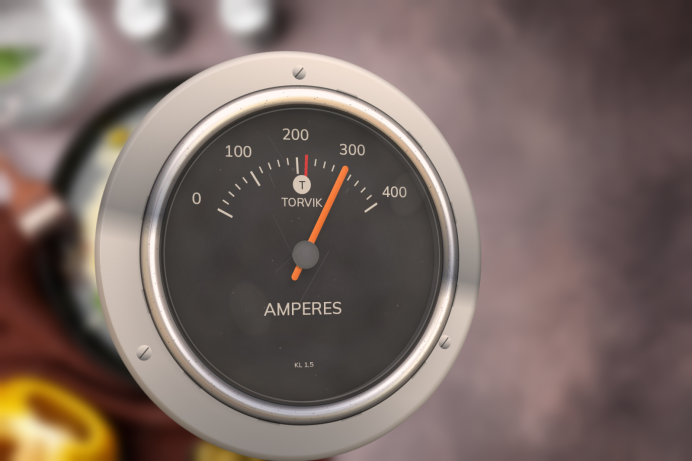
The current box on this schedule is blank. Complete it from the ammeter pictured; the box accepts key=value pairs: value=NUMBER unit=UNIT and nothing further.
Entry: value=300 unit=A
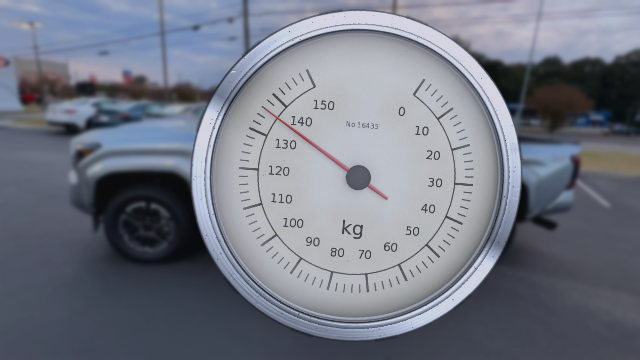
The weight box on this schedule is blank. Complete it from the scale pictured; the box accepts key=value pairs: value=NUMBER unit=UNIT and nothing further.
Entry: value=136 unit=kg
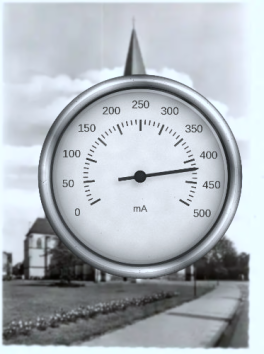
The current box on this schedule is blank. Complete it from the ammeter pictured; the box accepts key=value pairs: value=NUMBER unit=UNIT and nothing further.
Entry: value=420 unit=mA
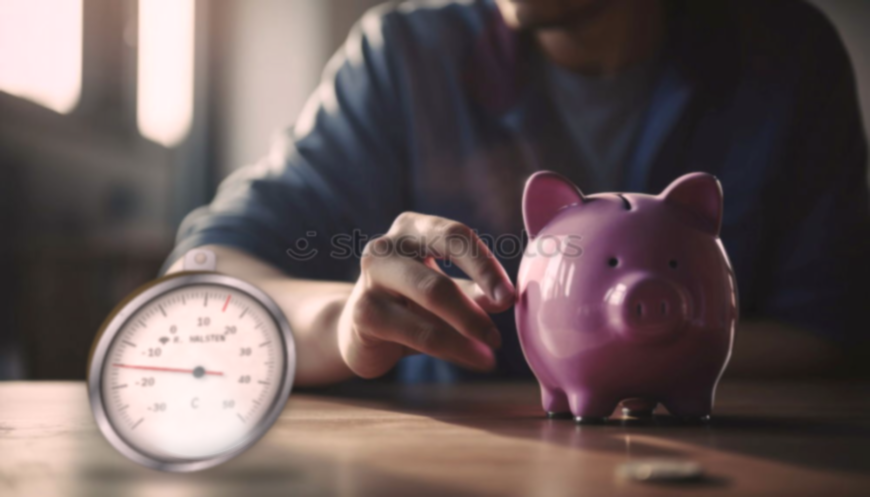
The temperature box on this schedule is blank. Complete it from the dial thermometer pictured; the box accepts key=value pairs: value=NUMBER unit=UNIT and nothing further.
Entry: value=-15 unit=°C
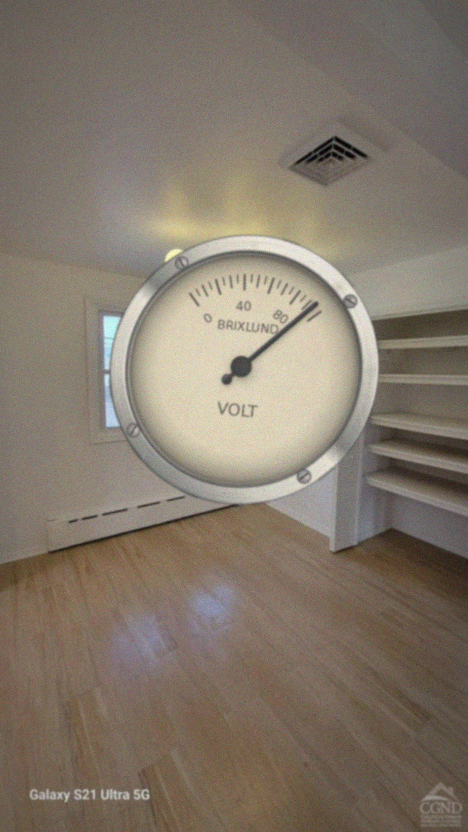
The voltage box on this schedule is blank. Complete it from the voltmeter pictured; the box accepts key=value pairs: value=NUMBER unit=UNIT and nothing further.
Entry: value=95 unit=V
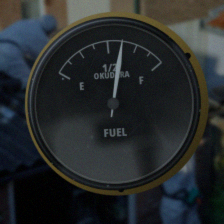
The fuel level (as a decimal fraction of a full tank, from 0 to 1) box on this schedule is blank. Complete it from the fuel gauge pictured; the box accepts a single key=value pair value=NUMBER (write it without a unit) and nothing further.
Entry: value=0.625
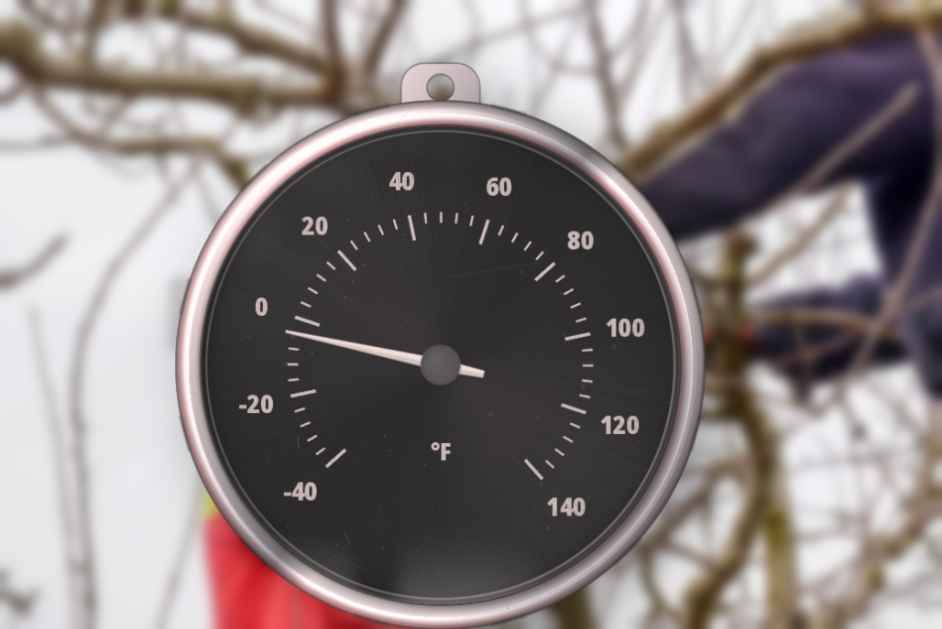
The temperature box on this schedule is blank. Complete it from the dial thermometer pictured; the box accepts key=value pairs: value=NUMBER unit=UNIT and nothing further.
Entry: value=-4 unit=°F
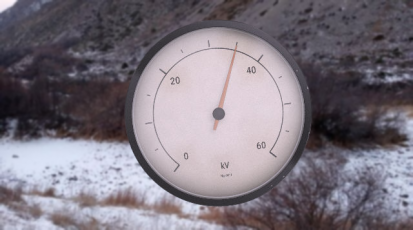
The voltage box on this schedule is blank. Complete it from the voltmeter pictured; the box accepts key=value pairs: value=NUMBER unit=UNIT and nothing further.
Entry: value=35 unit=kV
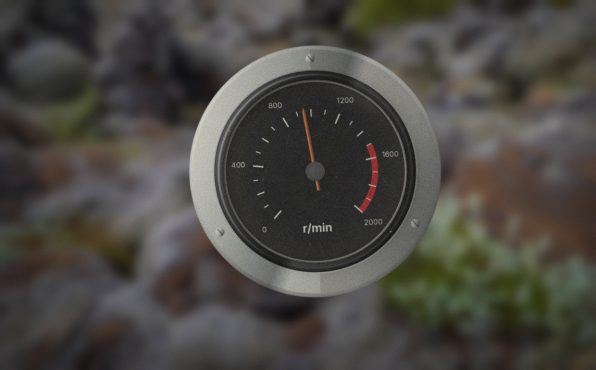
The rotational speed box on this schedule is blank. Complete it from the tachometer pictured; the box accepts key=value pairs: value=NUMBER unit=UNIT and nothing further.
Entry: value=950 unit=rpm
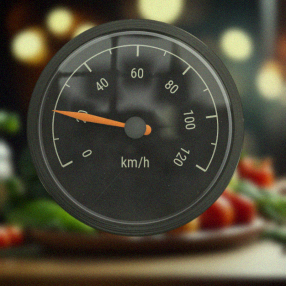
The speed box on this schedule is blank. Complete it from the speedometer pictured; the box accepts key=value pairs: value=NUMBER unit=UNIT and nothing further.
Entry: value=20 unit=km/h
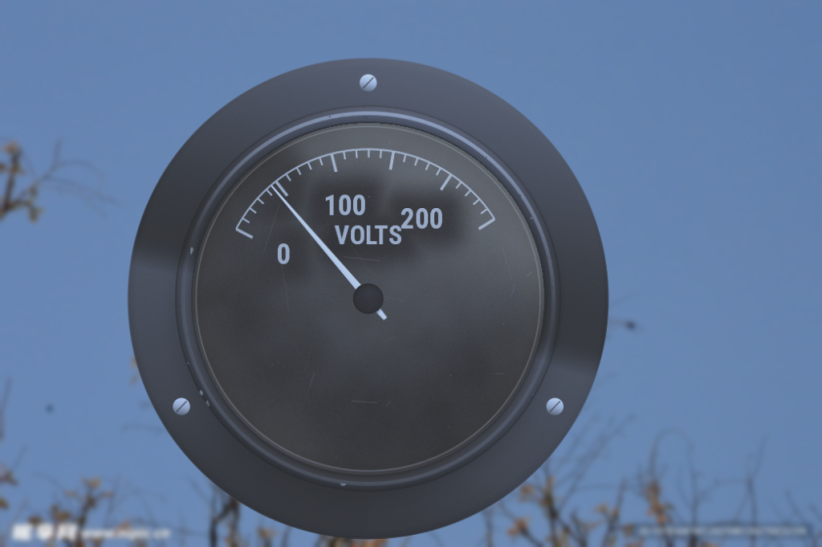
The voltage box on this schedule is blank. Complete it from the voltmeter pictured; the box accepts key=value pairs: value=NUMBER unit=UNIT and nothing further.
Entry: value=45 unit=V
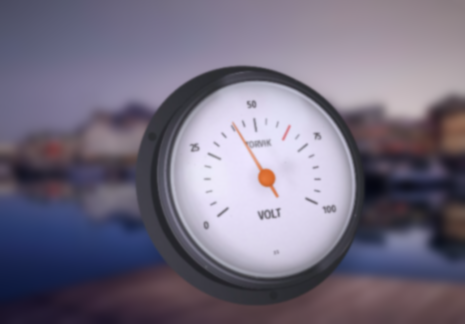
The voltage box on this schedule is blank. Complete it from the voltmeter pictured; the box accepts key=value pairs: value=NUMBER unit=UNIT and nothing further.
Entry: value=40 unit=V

§ **Description of the task**: Reproduce every row above word for word, leaving out the pictures.

§ **Finished task**:
The current box on this schedule is blank. Complete it from the ammeter pictured; the box accepts key=value pairs: value=NUMBER unit=UNIT and nothing further.
Entry: value=300 unit=A
The weight box on this schedule is blank. Complete it from the scale pictured; the box accepts key=value pairs: value=NUMBER unit=UNIT and nothing further.
Entry: value=136 unit=kg
The current box on this schedule is blank. Complete it from the ammeter pictured; the box accepts key=value pairs: value=NUMBER unit=UNIT and nothing further.
Entry: value=420 unit=mA
The temperature box on this schedule is blank. Complete it from the dial thermometer pictured; the box accepts key=value pairs: value=NUMBER unit=UNIT and nothing further.
Entry: value=-15 unit=°C
The voltage box on this schedule is blank. Complete it from the voltmeter pictured; the box accepts key=value pairs: value=NUMBER unit=UNIT and nothing further.
Entry: value=95 unit=V
The fuel level (as a decimal fraction of a full tank, from 0 to 1) box on this schedule is blank. Complete it from the fuel gauge pictured; the box accepts a single key=value pair value=NUMBER (write it without a unit) and nothing further.
Entry: value=0.625
The temperature box on this schedule is blank. Complete it from the dial thermometer pictured; the box accepts key=value pairs: value=NUMBER unit=UNIT and nothing further.
Entry: value=-4 unit=°F
The voltage box on this schedule is blank. Complete it from the voltmeter pictured; the box accepts key=value pairs: value=NUMBER unit=UNIT and nothing further.
Entry: value=35 unit=kV
The rotational speed box on this schedule is blank. Complete it from the tachometer pictured; the box accepts key=value pairs: value=NUMBER unit=UNIT and nothing further.
Entry: value=950 unit=rpm
The speed box on this schedule is blank. Complete it from the speedometer pictured; the box accepts key=value pairs: value=NUMBER unit=UNIT and nothing further.
Entry: value=20 unit=km/h
The voltage box on this schedule is blank. Complete it from the voltmeter pictured; the box accepts key=value pairs: value=NUMBER unit=UNIT and nothing further.
Entry: value=45 unit=V
The voltage box on this schedule is blank. Complete it from the voltmeter pictured; the box accepts key=value pairs: value=NUMBER unit=UNIT and nothing further.
Entry: value=40 unit=V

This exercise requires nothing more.